EXERCISE DESCRIPTION: Scan the entries below. Report each line where the string "Table" occurs.

SUPPLIED MATERIAL:
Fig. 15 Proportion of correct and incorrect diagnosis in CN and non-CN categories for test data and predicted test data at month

==

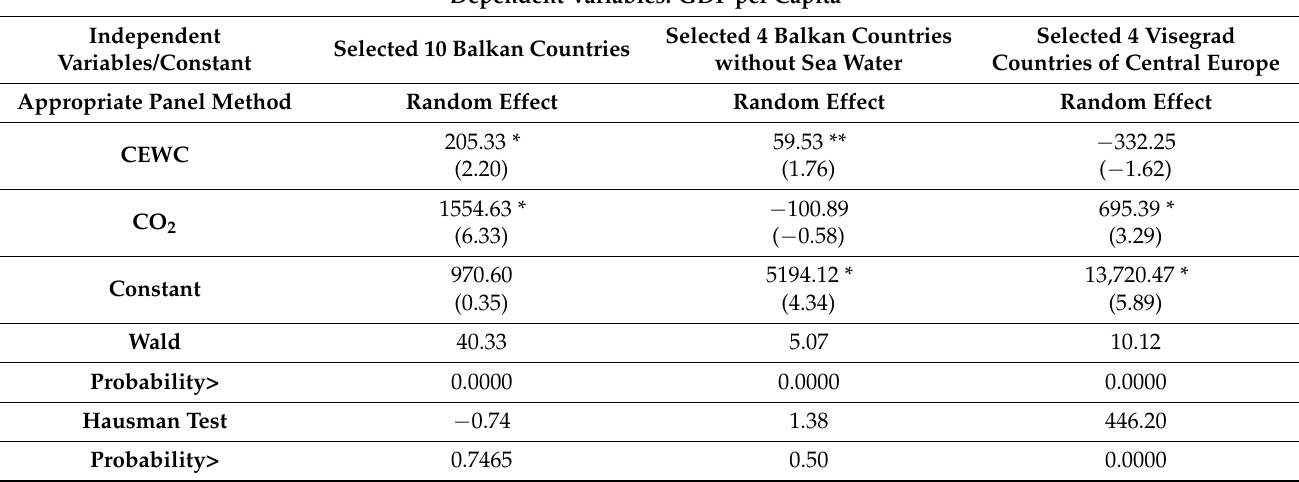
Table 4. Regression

==

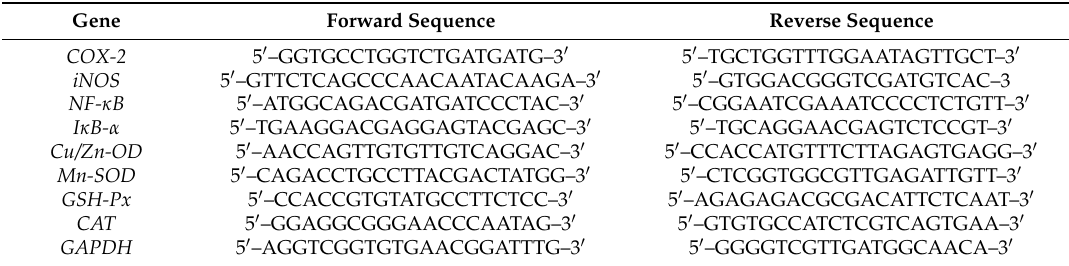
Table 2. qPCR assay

EXPECTED ANSWER:
Table 4. Regression
Table 2. qPCR assay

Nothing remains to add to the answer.